# My Low Tech 29



## Coltonorr (Mar 12, 2008)

I've had this 29 gallon tank sitting around in my basement for a bit and I really came to hate my 30 breeder. It had good depth but was just too short. So I put down a dusting of peat, a little mineralized soil and a mix of Shultz Aquatic soil and gravel
*Equipment*
Fluval 303
150 w heater
Lights are just a double strip of T-12's at 20 watts each. 6500 k bulbs
*Plants*
Anubias coffeefolia
Anubias barteri var. nana ‘Eyes’
Anubias barteri var. caladiifolia ‘1705’ 
Anubias nana petite
Microsorum sp. narrow leaf
FTS...








































I need a new background I know, but I had to get something on there, the few rasboras were getting pissed
Comments?


----------



## seds (Jan 30, 2009)

Looks pretty good so far, though the left side seems to have some vacancy. You could put some moss or a fern down there. Maybe some pellia or a rock. You could cover the equipment on the right with hornwort. I don't see what's wrong with the background though.

You have a lot of anubias and they are all pretty and healthy

Which is anubias "eyes?" I am thinking of buying a big amount from aquabid, I want to now what I would be getting. How many would you suggest for the midground of a 18x40 tank? SIX or NINE?

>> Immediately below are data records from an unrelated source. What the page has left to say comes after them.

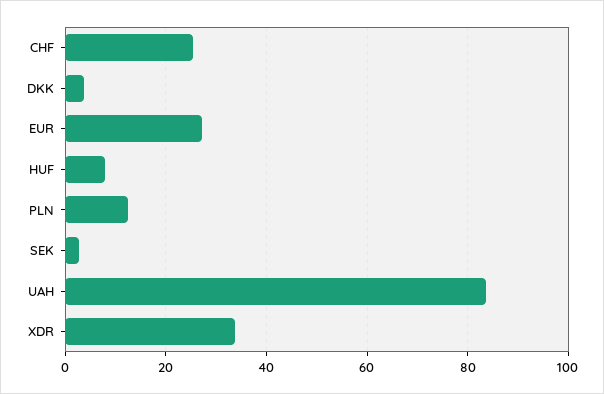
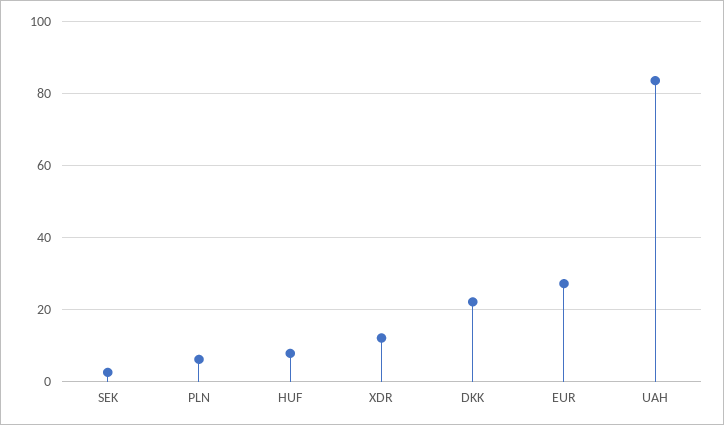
  {
-   "CHF": 26,
-   "DKK": 4,
+   "DKK": 22,
    "EUR": 28,
    "HUF": 8,
-   "PLN": 12,
+   "PLN": 6,
    "SEK": 2,
    "UAH": 84,
-   "XDR": 34
+   "XDR": 12
  }

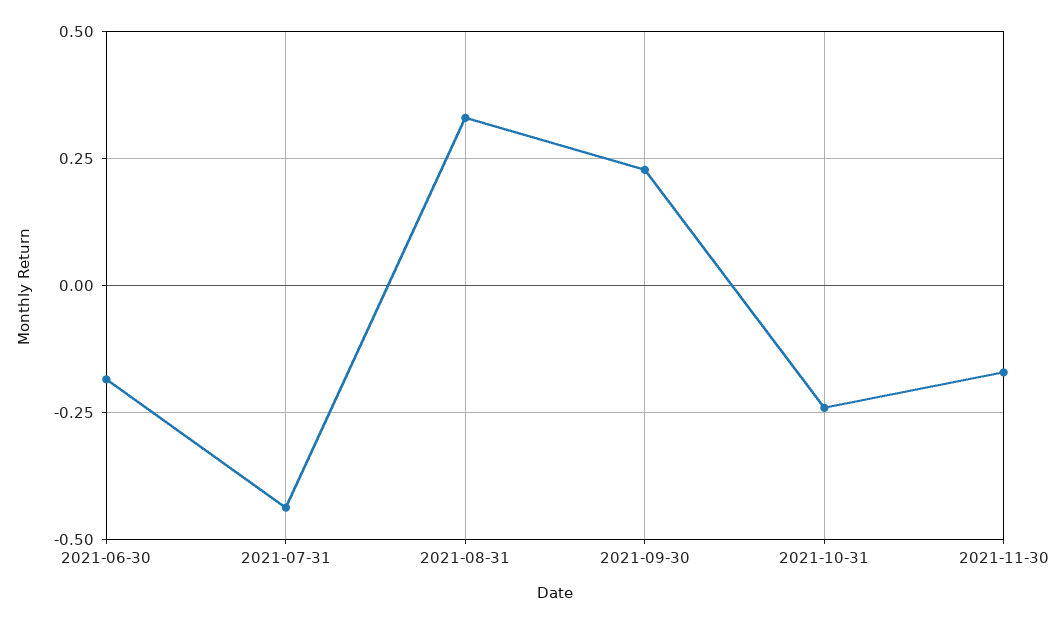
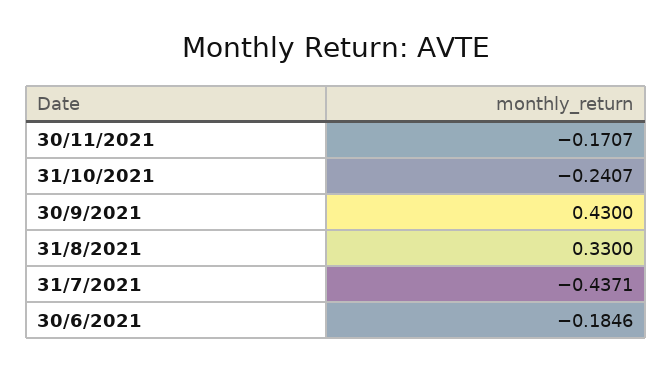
  {
    "2021-06-30": -0.1846,
    "2021-07-31": -0.4371,
    "2021-08-31": 0.33,
-   "2021-09-30": 0.225,
+   "2021-09-30": 0.43,
    "2021-10-31": -0.2407,
    "2021-11-30": -0.1707
  }

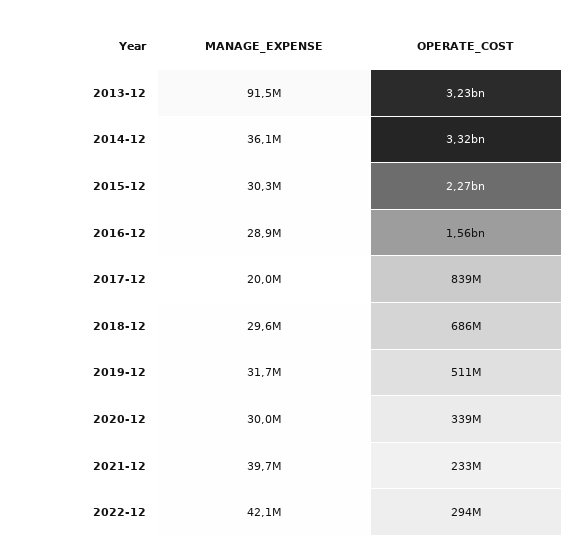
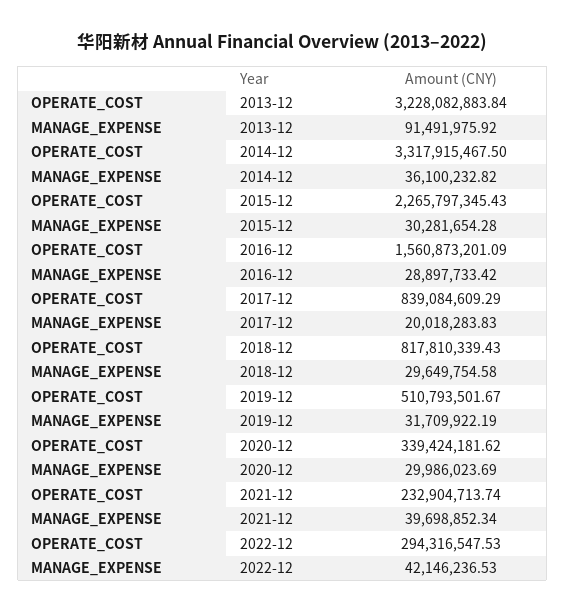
  {
    "MANAGE_EXPENSE": {
      "2013-12": 91491975.92,
      "2014-12": 36100232.82,
      "2015-12": 30281654.28,
      "2016-12": 28897733.42,
      "2017-12": 20018283.83,
      "2018-12": 29649754.58,
      "2019-12": 31709922.19,
      "2020-12": 29986023.69,
      "2021-12": 39698852.34,
      "2022-12": 42146236.53
    },
    "OPERATE_COST": {
      "2013-12": 3228082883.84,
      "2014-12": 3317915467.5,
      "2015-12": 2265797345.43,
      "2016-12": 1560873201.09,
      "2017-12": 839084609.29,
-     "2018-12": 686000000,
+     "2018-12": 817810339.43,
      "2019-12": 510793501.67,
      "2020-12": 339424181.62,
      "2021-12": 232904713.74,
      "2022-12": 294316547.53
    }
  }

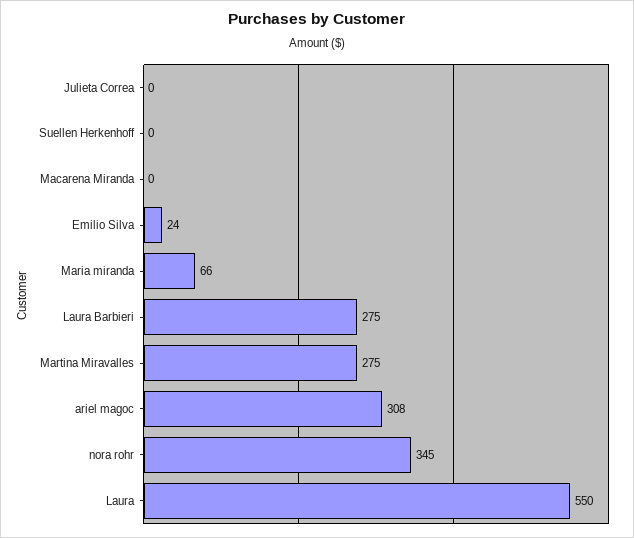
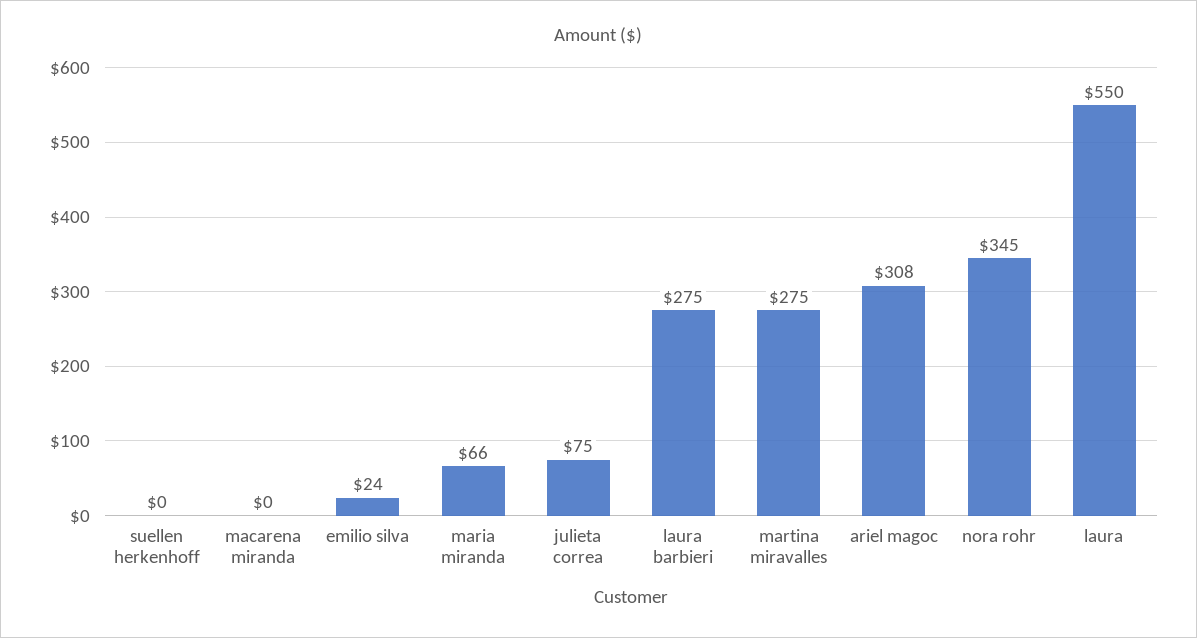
  {
-   "Julieta Correa": 0,
+   "Julieta Correa": 75,
    "Suellen Herkenhoff": 0,
    "Macarena Miranda": 0,
    "Emilio Silva": 24,
    "Maria miranda": 66,
    "Laura Barbieri": 275,
    "Martina Miravalles": 275,
    "ariel magoc": 308,
    "nora rohr": 345,
    "Laura": 550
  }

GOT ANY CLOSE-UPS of the fish?


----------



## funkyfish (Mar 16, 2009)

The background is not that bad actually. And love all the Anubias, especially the one that is covering the driftwood on the right, it looks really cool  Which one is it? And I think some background plants in the left corner would look nice as well. 
Looking good so far


----------



## sewingalot (Oct 12, 2008)

Quite lovely! I actually like the background. I think it works with this tank.


----------